:: DATASET RECORDS
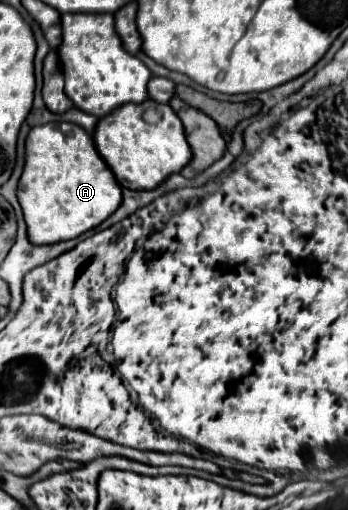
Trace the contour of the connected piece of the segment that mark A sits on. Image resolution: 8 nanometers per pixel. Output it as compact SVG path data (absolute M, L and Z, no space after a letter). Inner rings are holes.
M46 123L28 133L26 163L16 195L34 245L76 239L106 221L122 201L122 189L98 155L92 137L74 123Z

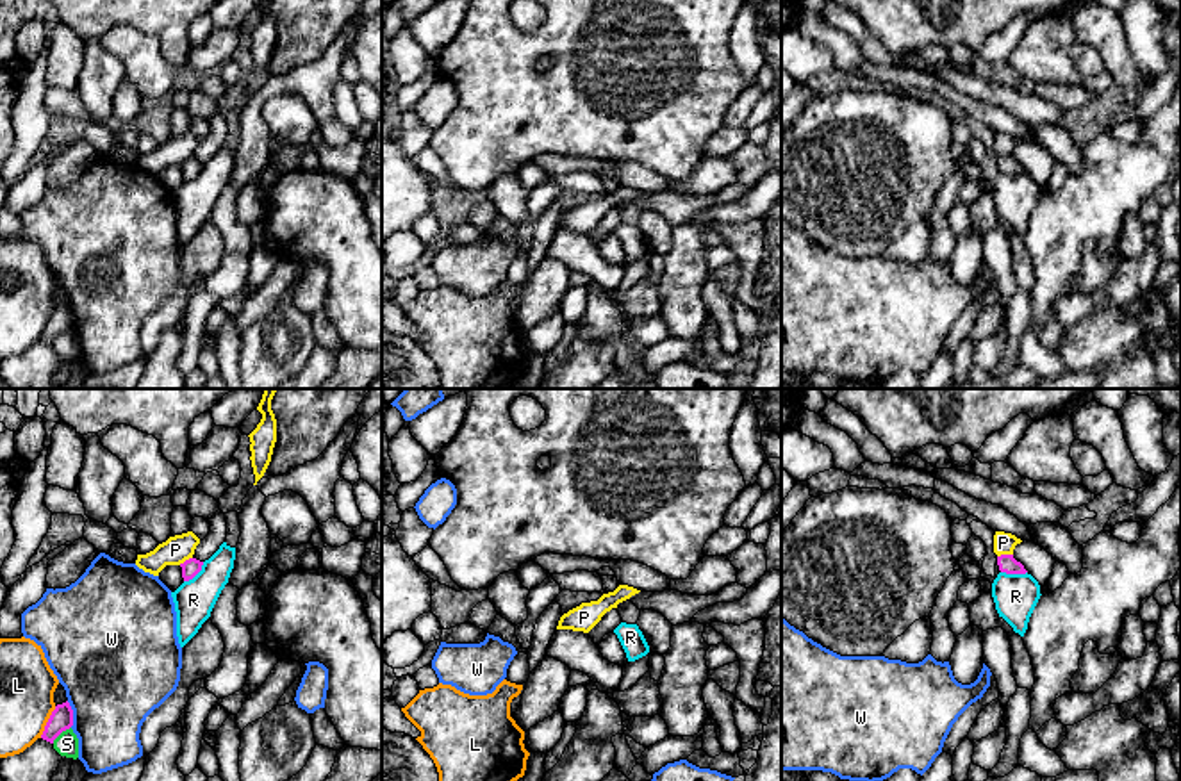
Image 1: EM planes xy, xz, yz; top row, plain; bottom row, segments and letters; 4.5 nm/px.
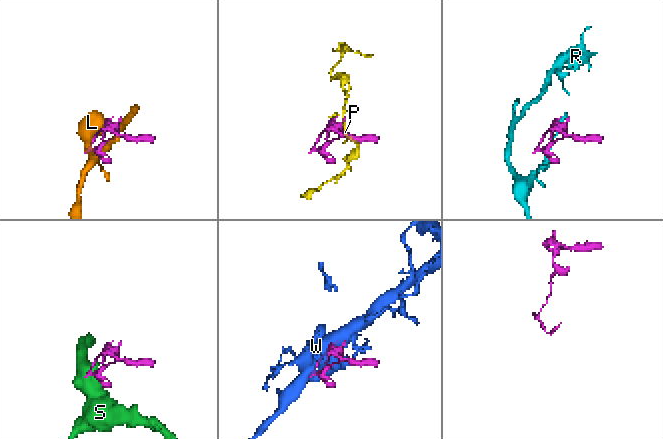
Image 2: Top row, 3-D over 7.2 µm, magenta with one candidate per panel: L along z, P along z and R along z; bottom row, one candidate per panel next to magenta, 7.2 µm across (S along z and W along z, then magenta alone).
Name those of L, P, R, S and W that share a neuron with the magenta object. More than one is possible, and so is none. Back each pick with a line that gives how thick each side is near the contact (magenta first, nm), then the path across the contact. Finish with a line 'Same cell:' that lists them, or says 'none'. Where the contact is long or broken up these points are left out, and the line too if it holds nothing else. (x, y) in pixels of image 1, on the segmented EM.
Same cell: none

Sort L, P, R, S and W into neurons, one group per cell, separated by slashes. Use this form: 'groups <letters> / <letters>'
groups L / P / R / S / W

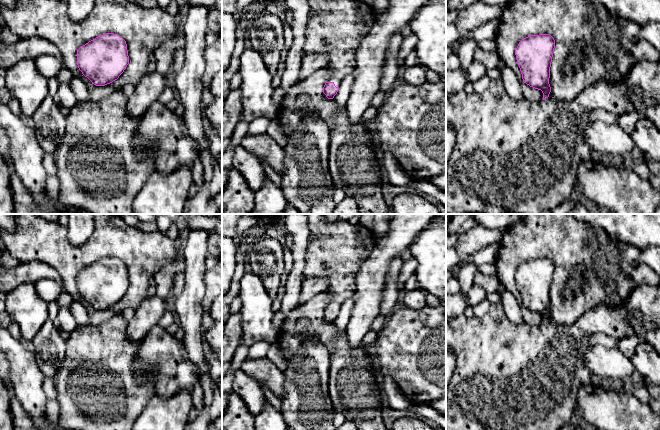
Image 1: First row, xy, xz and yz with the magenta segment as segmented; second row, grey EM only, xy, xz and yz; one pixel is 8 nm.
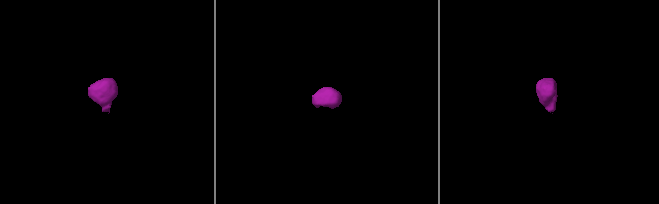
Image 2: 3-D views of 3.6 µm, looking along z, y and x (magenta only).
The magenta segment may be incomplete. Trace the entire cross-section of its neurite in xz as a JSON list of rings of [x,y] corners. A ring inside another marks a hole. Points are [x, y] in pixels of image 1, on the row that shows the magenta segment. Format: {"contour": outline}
{"contour": [[[310,0],[311,13],[308,17],[307,40],[302,58],[310,54],[327,54],[328,67],[332,74],[323,87],[324,97],[333,99],[342,80],[355,69],[355,52],[360,41],[374,25],[378,14],[360,0]]]}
::::
» **WHAT YOU ARE ASKED TO DO**: Retype the full listing above precisely. Exclude each picture you find in it.

» **EXERCISE ANSWER**:
Trace the contour of the connected piece of the segment that mark A sits on. Image resolution: 8 nanometers per pixel. Output it as compact SVG path data (absolute M, L and Z, no space after a letter). Inner rings are holes.
M46 123L28 133L26 163L16 195L34 245L76 239L106 221L122 201L122 189L98 155L92 137L74 123Z

Image 1: EM planes xy, xz, yz; top row, plain; bottom row, segments and letters; 4.5 nm/px.
Image 2: Top row, 3-D over 7.2 µm, magenta with one candidate per panel: L along z, P along z and R along z; bottom row, one candidate per panel next to magenta, 7.2 µm across (S along z and W along z, then magenta alone).
Name those of L, P, R, S and W that share a neuron with the magenta object. More than one is possible, and so is none. Back each pick with a line that gives how thick each side is near the contact (magenta first, nm), then the path across the contact. Finish with a line 'Same cell:' that lists them, or says 'none'. Where the contact is long or broken up these points are left out, and the line too if it holds nothing else. (x, y) in pixels of image 1, on the segmented EM.
Same cell: none

Sort L, P, R, S and W into neurons, one group per cell, separated by slashes. Use this form: 'groups <letters> / <letters>'
groups L / P / R / S / W

Image 1: First row, xy, xz and yz with the magenta segment as segmented; second row, grey EM only, xy, xz and yz; one pixel is 8 nm.
Image 2: 3-D views of 3.6 µm, looking along z, y and x (magenta only).
The magenta segment may be incomplete. Trace the entire cross-section of its neurite in xz as a JSON list of rings of [x,y] corners. A ring inside another marks a hole. Points are [x, y] in pixels of image 1, on the row that shows the magenta segment. Format: {"contour": outline}
{"contour": [[[310,0],[311,13],[308,17],[307,40],[302,58],[310,54],[327,54],[328,67],[332,74],[323,87],[324,97],[333,99],[342,80],[355,69],[355,52],[360,41],[374,25],[378,14],[360,0]]]}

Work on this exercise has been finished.